Provided passage
----

There’s something to be said for watching a scary movie in the cinema where the audience is collectively given a jump.

But because it has that slasher formula, the film starts to feel predictable.

 

Cairo Conspiracy

GoMovieReviews Rating: ★★★★ Cario Conspiracy

Directed by: Tarik Saleh

Written by: Tarik Saleh

Produced by: Kristina Åberg and Fredrik Zander

Starring: Tawfeek Barhom, Fares Fares, Mohammad Bakri, Makram J. Khoury, Sherwan Haji, Mehdi Dehbi.

WINNER – BEST SCREENPLAY
Cannes Film Festival 2022

‘Don’t forget where you’re from.’

When Adam (Tawfeek Barhom) is granted a scholarship to study at the Al-Azhar in Cairo, he’s worried his father won’t approve.

But his father, a fisherman who is a strict disciplinarian, says not even a father can stand in the way of God’s will.

Al-Azhar is the centre of power in Sunni Islam, and it is here that Adam arrives to open his world to the teachings of the Qur’an.  Instead the fisherman’s son becomes the centre of a power struggle between the State and religious leaders when the Grand Imam passes away.

Director and writer Tarik Saleh (The Nile Hilton Incident (2017)) states, ‘One of the Egyptian revolutions, the one that brought Field Marshal Sisi to power, was seen as a military coup, although it was actually supported by the people. Once he became President, Sisi, who has ruled Egypt for eight years, decided to confront the Al-Azhar institution directly. His first decision was to visit the University on the Prophet’s birthday. His speech said in essence: “Either you contribute to the problem or you contribute to the solution. We need to fight terrorism, which you have not done so far. There are even books in your institution that promote terrorism and this must stop.”’

What surprised Tarik Saleh as he was writing the script for, Conspiracy in Cairo is that what he had written started to happen in reality.

The conflict between state and religion is the driving narrative of the film when the State decides it will do anything in their power for the replacement of the Grand Imam to be on the side of the president.

Enter State Security Colonel Ibrahim (Fares Fares).

At the behest of his boss, Ibrahim uses the students as informants within the Al-Azhar, known as Angels, to pass back information to influence the decision making in favour of the State’s priorities.

Echoing the implied statement of President Sisi in real-life Egypt, “I am the new leader of Egypt, you had better fall in line”.

----

Record extracts
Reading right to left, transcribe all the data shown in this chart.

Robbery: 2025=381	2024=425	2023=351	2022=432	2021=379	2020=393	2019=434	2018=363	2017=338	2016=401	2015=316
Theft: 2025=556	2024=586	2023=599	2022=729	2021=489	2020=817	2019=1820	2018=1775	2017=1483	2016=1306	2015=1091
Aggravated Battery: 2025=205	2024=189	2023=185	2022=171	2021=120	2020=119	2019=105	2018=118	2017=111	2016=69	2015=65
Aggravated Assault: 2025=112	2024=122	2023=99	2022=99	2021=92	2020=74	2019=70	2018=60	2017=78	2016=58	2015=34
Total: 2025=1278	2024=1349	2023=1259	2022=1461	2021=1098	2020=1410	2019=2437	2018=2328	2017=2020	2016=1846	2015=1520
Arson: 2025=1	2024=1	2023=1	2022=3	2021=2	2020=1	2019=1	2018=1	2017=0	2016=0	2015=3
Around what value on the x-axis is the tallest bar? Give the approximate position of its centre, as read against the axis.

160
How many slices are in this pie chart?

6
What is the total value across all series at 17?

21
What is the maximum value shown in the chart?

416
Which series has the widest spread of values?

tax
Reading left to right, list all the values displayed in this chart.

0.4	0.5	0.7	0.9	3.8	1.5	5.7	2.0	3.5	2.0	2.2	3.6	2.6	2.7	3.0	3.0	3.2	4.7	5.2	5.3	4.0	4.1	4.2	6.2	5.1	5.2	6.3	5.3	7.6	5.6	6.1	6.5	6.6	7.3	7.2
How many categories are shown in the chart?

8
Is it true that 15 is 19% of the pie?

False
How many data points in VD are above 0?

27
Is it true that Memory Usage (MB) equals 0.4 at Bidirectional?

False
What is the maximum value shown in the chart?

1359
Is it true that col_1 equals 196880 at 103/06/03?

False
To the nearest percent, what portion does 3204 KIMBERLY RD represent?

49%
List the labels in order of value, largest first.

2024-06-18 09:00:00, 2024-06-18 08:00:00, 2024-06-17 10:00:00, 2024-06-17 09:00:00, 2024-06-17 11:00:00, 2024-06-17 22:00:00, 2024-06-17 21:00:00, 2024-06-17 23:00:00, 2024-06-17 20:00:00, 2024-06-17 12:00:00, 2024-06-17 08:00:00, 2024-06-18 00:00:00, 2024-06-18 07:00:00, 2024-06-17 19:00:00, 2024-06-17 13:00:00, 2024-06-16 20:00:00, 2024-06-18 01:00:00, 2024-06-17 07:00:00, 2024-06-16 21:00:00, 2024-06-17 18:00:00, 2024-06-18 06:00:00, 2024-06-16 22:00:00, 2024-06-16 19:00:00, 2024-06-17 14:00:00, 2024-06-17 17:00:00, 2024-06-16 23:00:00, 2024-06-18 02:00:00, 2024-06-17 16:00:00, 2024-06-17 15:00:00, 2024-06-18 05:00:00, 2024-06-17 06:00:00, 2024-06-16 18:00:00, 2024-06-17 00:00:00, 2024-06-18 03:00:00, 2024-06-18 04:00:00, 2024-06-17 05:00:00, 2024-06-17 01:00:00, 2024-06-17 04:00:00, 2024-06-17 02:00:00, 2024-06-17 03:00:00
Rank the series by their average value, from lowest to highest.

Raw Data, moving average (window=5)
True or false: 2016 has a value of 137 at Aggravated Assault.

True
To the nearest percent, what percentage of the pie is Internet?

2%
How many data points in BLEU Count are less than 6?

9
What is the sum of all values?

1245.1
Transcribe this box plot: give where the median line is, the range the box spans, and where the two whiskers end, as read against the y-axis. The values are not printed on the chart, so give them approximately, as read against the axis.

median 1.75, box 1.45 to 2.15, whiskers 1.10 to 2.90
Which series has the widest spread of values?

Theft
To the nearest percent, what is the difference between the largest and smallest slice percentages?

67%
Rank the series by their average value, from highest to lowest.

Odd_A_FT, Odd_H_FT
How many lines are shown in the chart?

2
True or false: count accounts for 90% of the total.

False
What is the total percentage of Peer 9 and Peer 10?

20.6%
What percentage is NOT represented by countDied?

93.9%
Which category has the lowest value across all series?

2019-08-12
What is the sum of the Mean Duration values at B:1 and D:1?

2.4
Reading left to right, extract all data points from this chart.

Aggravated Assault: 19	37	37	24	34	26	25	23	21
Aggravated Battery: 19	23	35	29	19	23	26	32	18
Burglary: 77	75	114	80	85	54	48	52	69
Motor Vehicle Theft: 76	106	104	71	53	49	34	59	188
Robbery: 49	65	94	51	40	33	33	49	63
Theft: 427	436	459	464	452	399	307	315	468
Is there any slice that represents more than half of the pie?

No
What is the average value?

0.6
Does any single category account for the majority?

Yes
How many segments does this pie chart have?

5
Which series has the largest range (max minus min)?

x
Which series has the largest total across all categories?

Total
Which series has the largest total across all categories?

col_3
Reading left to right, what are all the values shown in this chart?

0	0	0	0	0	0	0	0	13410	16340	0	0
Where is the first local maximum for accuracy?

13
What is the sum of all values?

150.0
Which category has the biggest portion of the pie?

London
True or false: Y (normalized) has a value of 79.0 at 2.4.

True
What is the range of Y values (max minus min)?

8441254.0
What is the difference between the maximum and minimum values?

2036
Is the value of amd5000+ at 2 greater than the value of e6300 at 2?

----

Instructions
A: Translate this sentence from the Cairo Conspiracy review into Spanish: "But his father, a fisherman who is a strict disciplinarian, says not even a father can stand in the way of God's will."
B: From the Cairo Conspiracy review, reproduce the part that opens with the words "GoMovieReviews Rating: ★★★★" and closes with "Haji, Mehdi Dehbi.".
C: Carry on the Cairo Conspiracy review from the point where it stops.

Task results
A: Pero su padre, un pescador muy estricto con la disciplina, dice que ni siquiera un padre puede interponerse en la voluntad de Dios.

B:
GoMovieReviews Rating: ★★★★ Cario Conspiracy

Directed by: Tarik Saleh

Written by: Tarik Saleh

Produced by: Kristina Åberg and Fredrik Zander

Starring: Tawfeek Barhom, Fares Fares, Mohammad Bakri, Makram J. Khoury, Sherwan Haji, Mehdi Dehbi.

C:
And the then Grand Imam, Sheikh el-Tayeb: “I am only the Grand Imam, my only privilege is to give recommendations from the Qur’an. You, Sissi, make the law and I do not interfere with that.” The President wanted the Qur’an to support his proposed laws. The Grand Imam replied that he could not because it is impossible to change the Qur’an.”

What we see in the film is how Adam, once recruited as an Angel, navigates the power struggle while staying hidden from those he’s informing on and also keeping alive by passing information to State Security that, as his predecessor and fellow student, Zizo (Mehdi Dehbi) found out – being a loose end is just as dangerous.

Weaved through-out the delicate yet deadly politics are the teachings of the Qur’an, where, ‘right is right, sin is sin.  God will guide you.’

It’s a quietly menacing film about ‘books that scare tyrants and kings,’ and scholars who quote the words of the Qur’an to find their way to a Truth.

This is a political intrigue set in the modern-day world of Islam in Egypt so the tone is unique as the familiar politics of State seek to control the power of religion, where Adam has to decide if the obstacles put in front of him come from God, or fate or man.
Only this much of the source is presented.